Inspired by this post on Amplitude – Perspectives.
I’ve wanted my product analytics to follow me into every conversation, doc, and code review. Now they do—and it changes how quickly I can move from question to insight to decision.
Pendo is now available as an MCP (Model Context Protocol) server, easily accessible in Claude, ChatGPT, and Cursor.
Practically, this means my core product analytics, segments, and qualitative feedback can be surfaced right where I plan sprints, refine opportunity solution trees, and write specs. Fewer context switches, tighter feedback loops, and faster product decisions.
Here are five ways I put Pendo MCP to work across my day-to-day workflows—grounded in product management leadership habits and built for speed and clarity.
1) Daily triage and decision support: In ChatGPT or Claude, I quickly query product analytics to spot anomalies, usage spikes, or drop-offs by segment. Prompts like “Highlight top features by week-over-week growth and flag statistically notable anomalies” help me focus standups on what matters, tightening the loop between observability and action.
2) Continuous discovery prep: Before customer interviews, I pull recent NPS verbatims, feature adoption by persona, and journey mapping signals. In seconds, I have a concise brief that blends behavioral analytics with customer interviews, so I can ask sharper questions and validate assumptions faster—without leaving my AI workspace.
3) Evidence-based prioritization: When shaping the roadmap, I bring in retention analysis, user activation metrics, and cohort views to weigh impact vs. effort. Using Pendo MCP inside Claude or ChatGPT, I translate insights into driver trees and a clear product strategy narrative that aligns stakeholders around outcomes, not output.
4) Product-led growth and onboarding: I review onboarding funnels, identify friction in first-run experiences, and draft in-app guides and tooltip copy that meets users at the exact drop-off points. With Pendo MCP, the context for product tours and in-app guides is right where I’m writing, so iteration cycles stay tight and data-informed.

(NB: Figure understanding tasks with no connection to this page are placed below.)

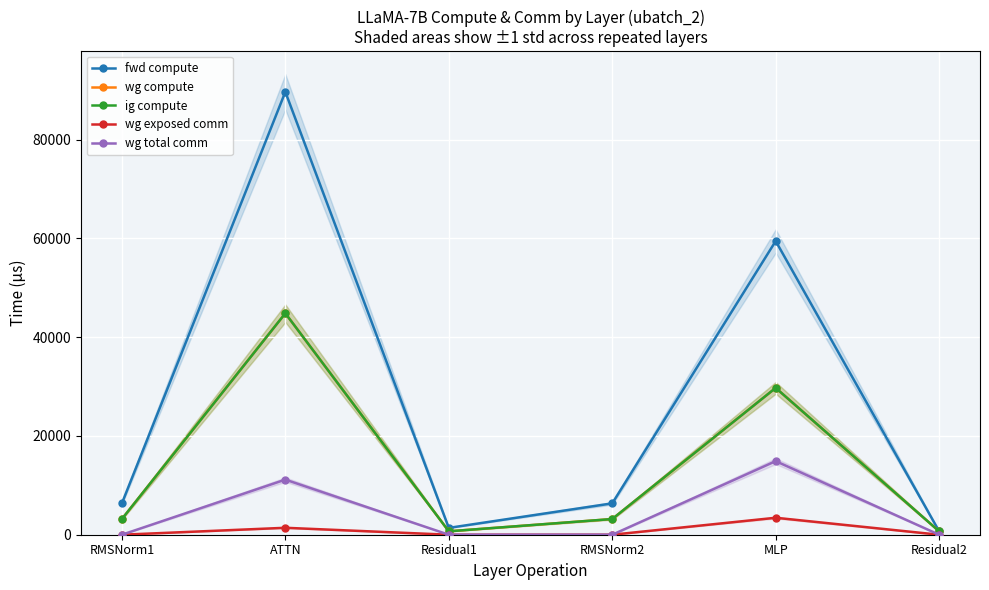

At which category is the sum across all series the highest?

ATTN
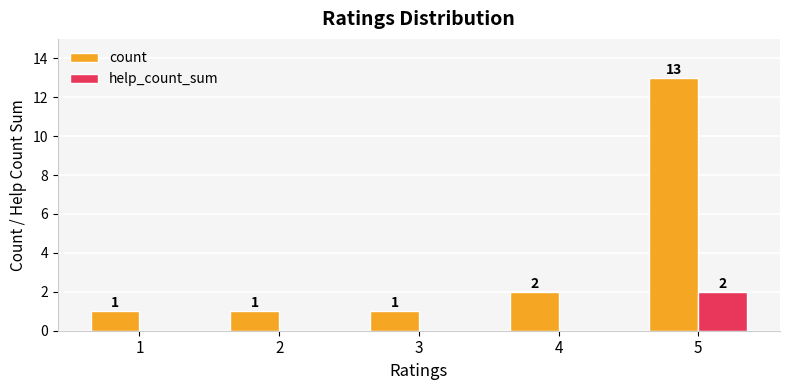

At which category is the sum across all series the highest?

5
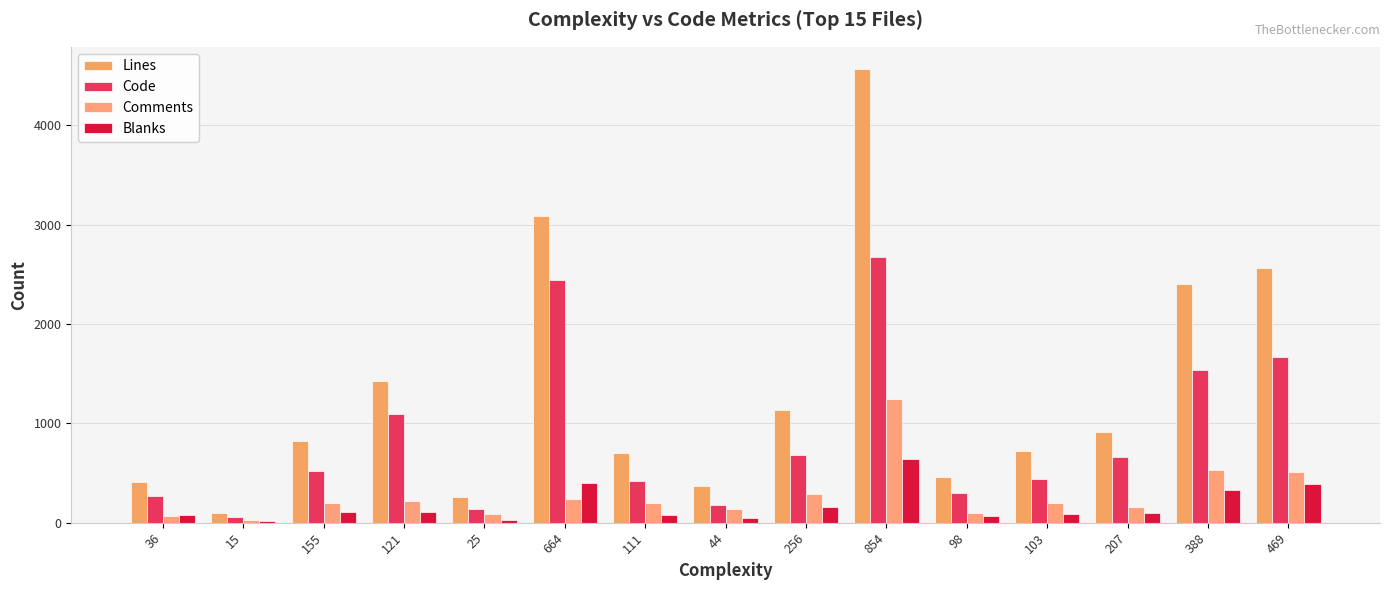

What is the difference between the Code values at 256 and 36?

414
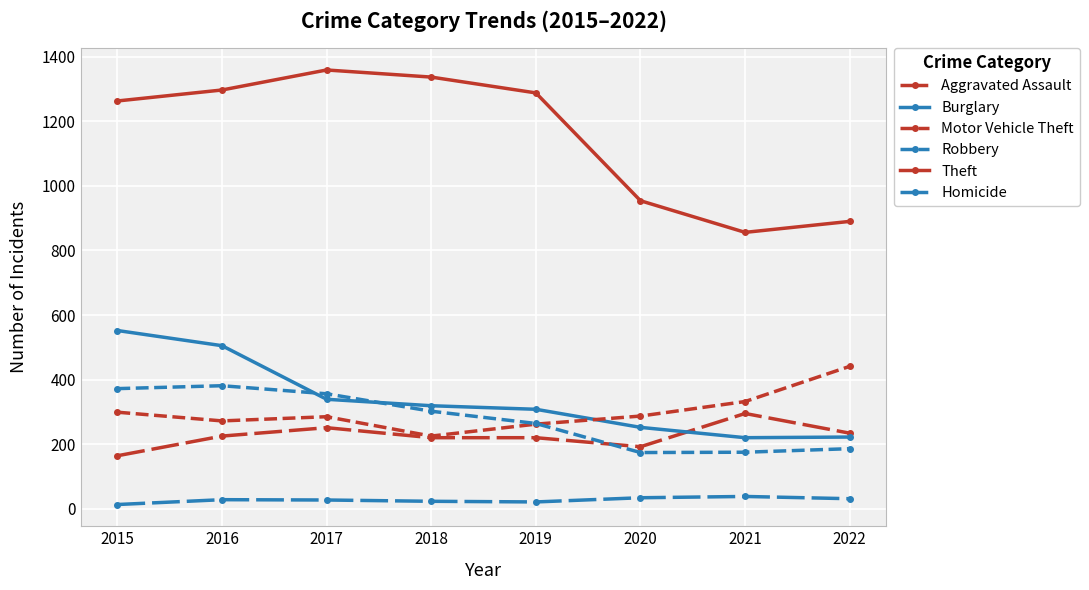

What is the sum of the Homicide values at 2022 and 2020?

65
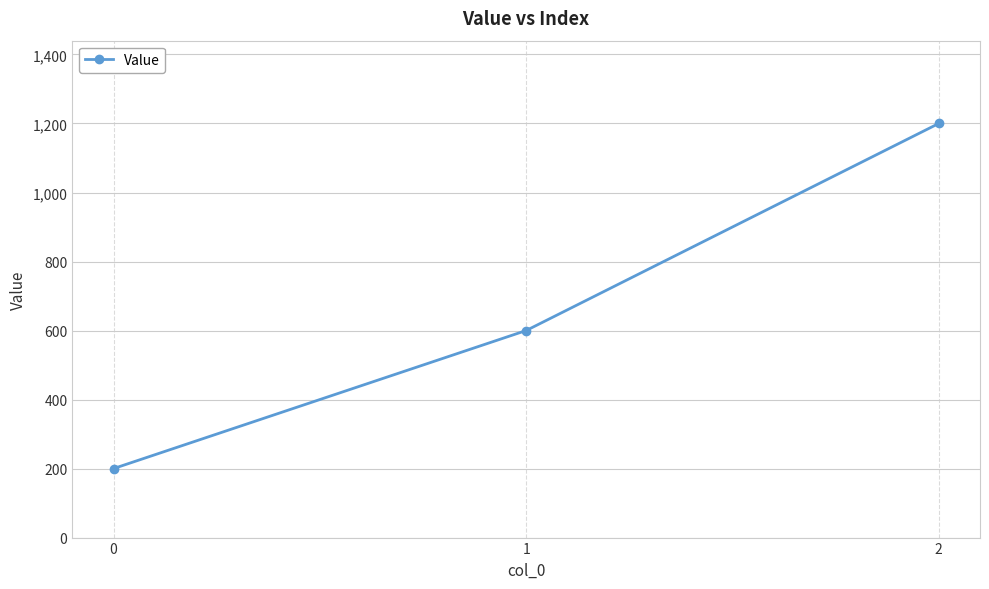

True or false: the data shows 942 at 1.

False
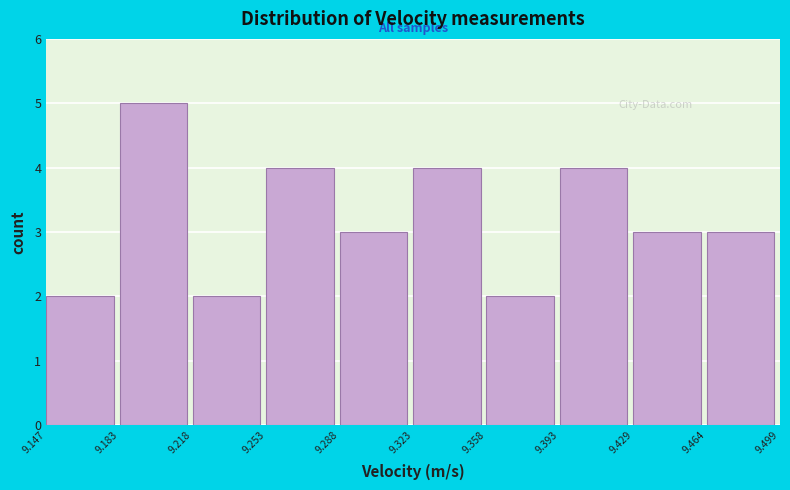

Reading left to right, transcribe this chart: for each bar, give the range it covers on the x-axis and its height. The values are not printed on the chart, so give them approximately, as read against the axis.

9.147 to 9.183: 2
9.183 to 9.218: 5
9.218 to 9.253: 2
9.253 to 9.288: 4
9.288 to 9.323: 3
9.323 to 9.358: 4
9.358 to 9.393: 2
9.393 to 9.429: 4
9.429 to 9.464: 3
9.464 to 9.499: 3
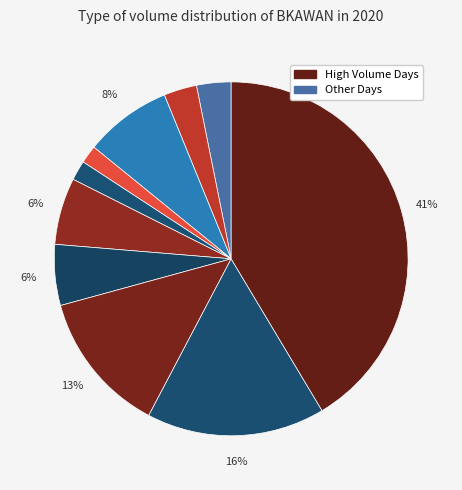

How many slices are in this pie chart?

10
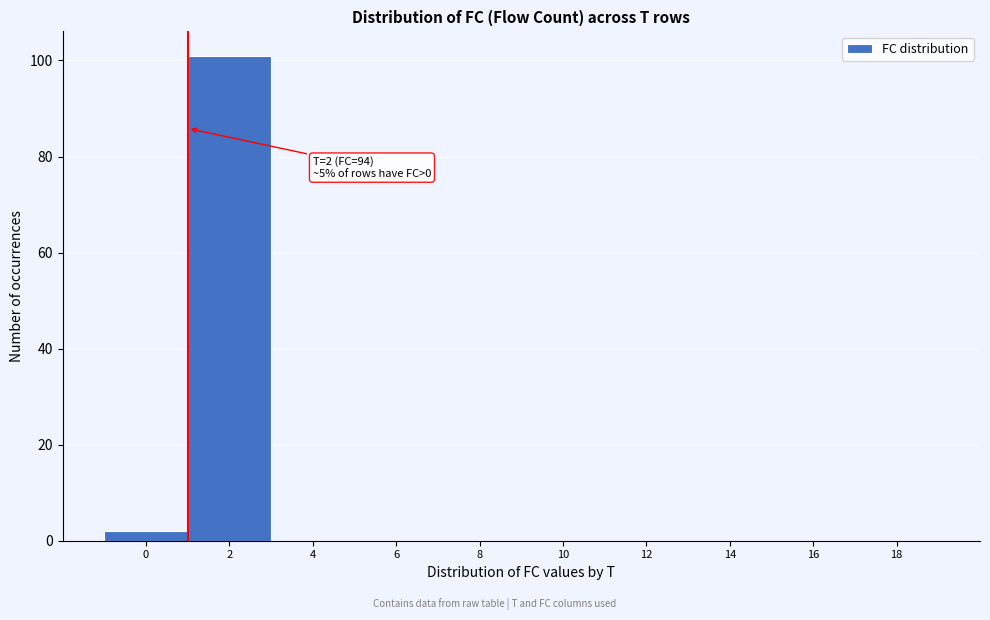

Reading left to right, extract all data points from this chart.

0=2	2=101	4=0	6=0	8=0	10=0	12=0	14=0	16=0	18=0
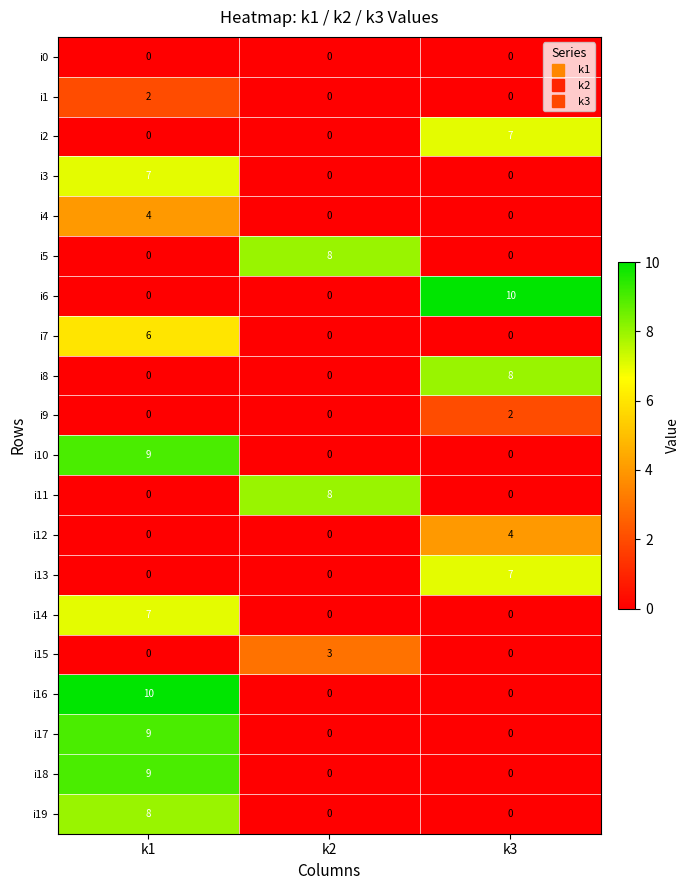

What is the sum of all i6 values?

10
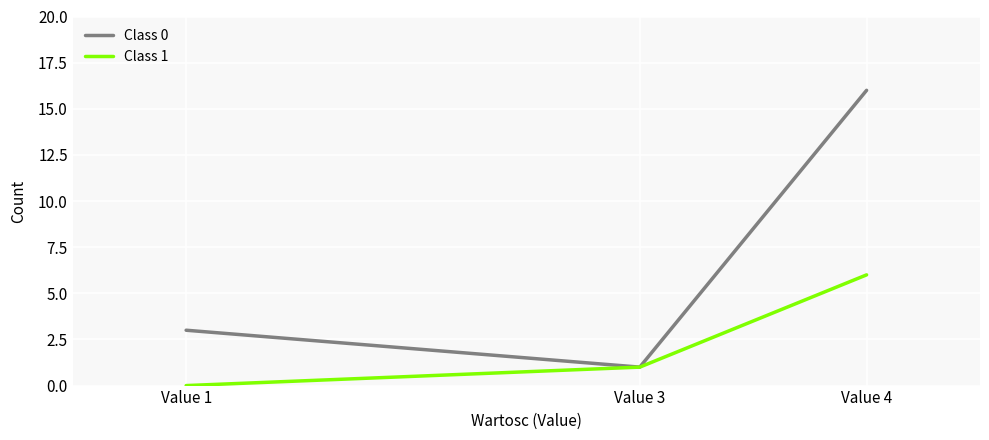

The Class 1 series shows -3 at Value 1. True or false?

False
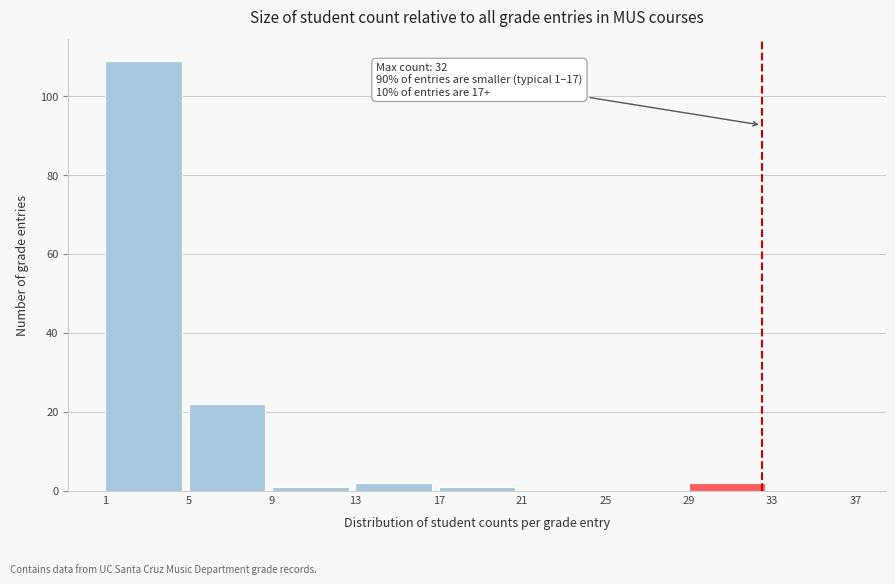

Over which range of the x-axis is the bar tallest?

1 to 5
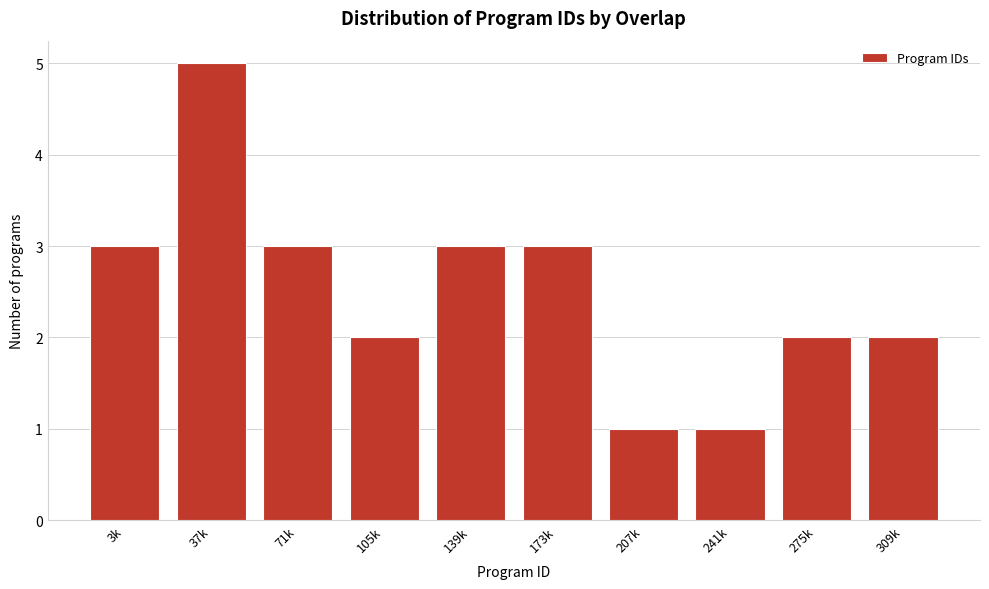

Reading left to right, list all the values displayed in this chart.

3k=3	37k=5	71k=3	105k=2	139k=3	173k=3	207k=1	241k=1	275k=2	309k=2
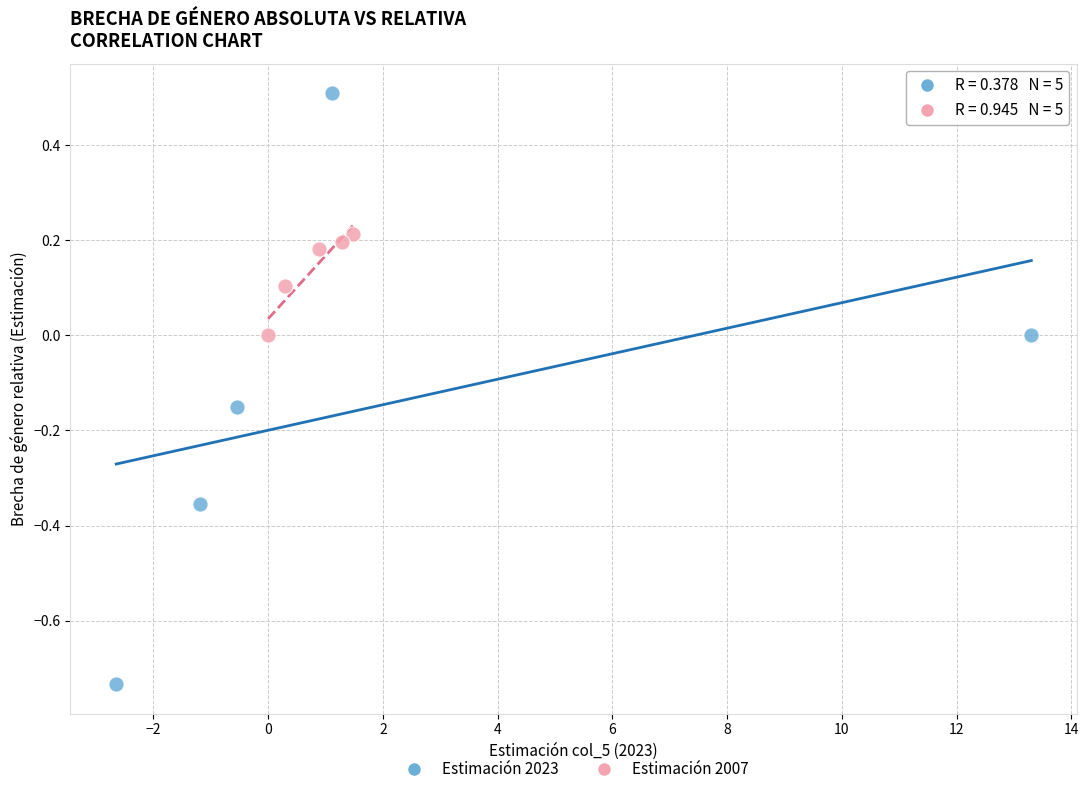

Which series contains the lowest Y value?

Estimación 2023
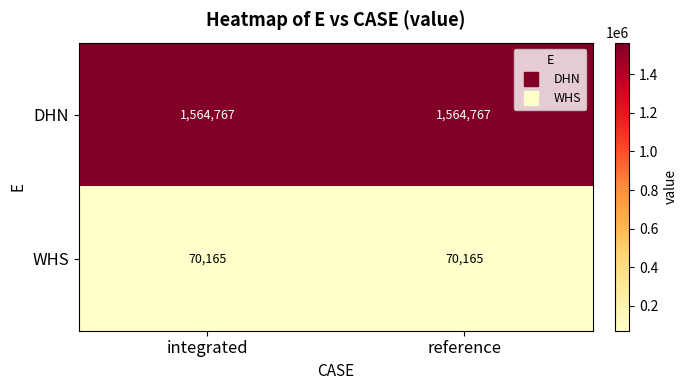

List the series in order of their peak value, lowest first.

WHS, DHN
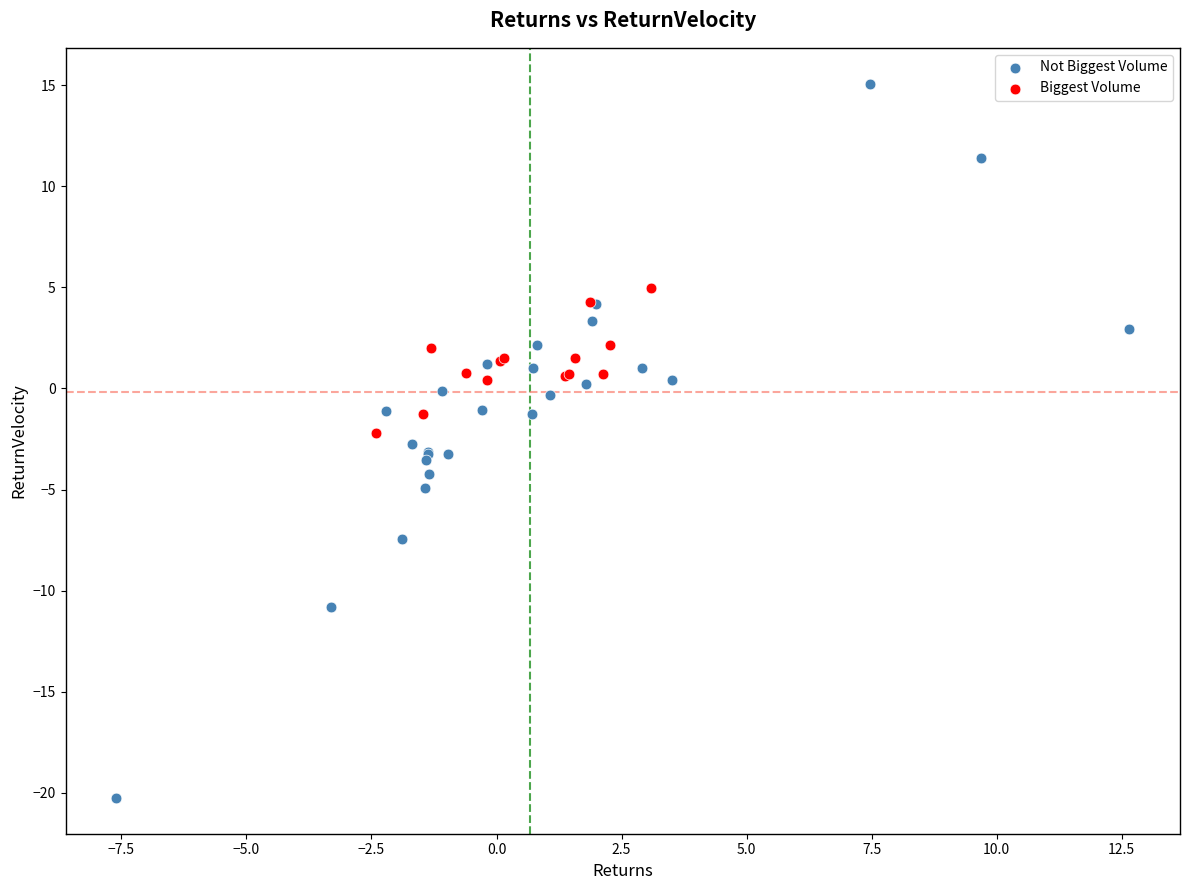

Which series contains the highest Y value?

Not Biggest Volume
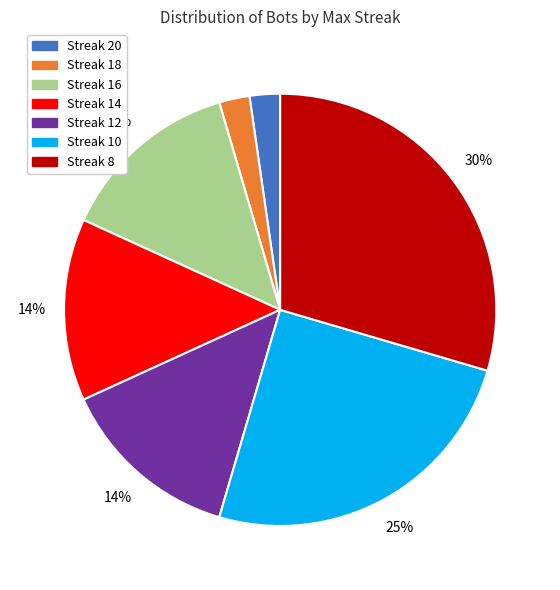

To the nearest percent, what is the average slice percentage?

14%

5) Customer success and QBR prep: For account health and QBRs vs OKRs alignment, I generate succinct summaries of feature adoption, sentiment, and value realization—ready to paste into email, decks, or a CRM integration. This keeps sales-led and product-led growth motions unified, with a single source of truth visible in ChatGPT, Claude, or when I’m coding in Cursor.
The net effect: higher-quality decisions, faster. By bringing product analytics into my AI workflows, I reduce context switching, improve context window management, and keep my team anchored to real user behavior. Wherever I’m working—ideating in Claude, drafting in ChatGPT, or reviewing code in Cursor—my Pendo context is right there with me.
If you’re leading empowered product teams, this is a pragmatic way to operationalize continuous discovery, speed up alignment, and turn insights into outcomes. It’s a simple shift with outsized leverage.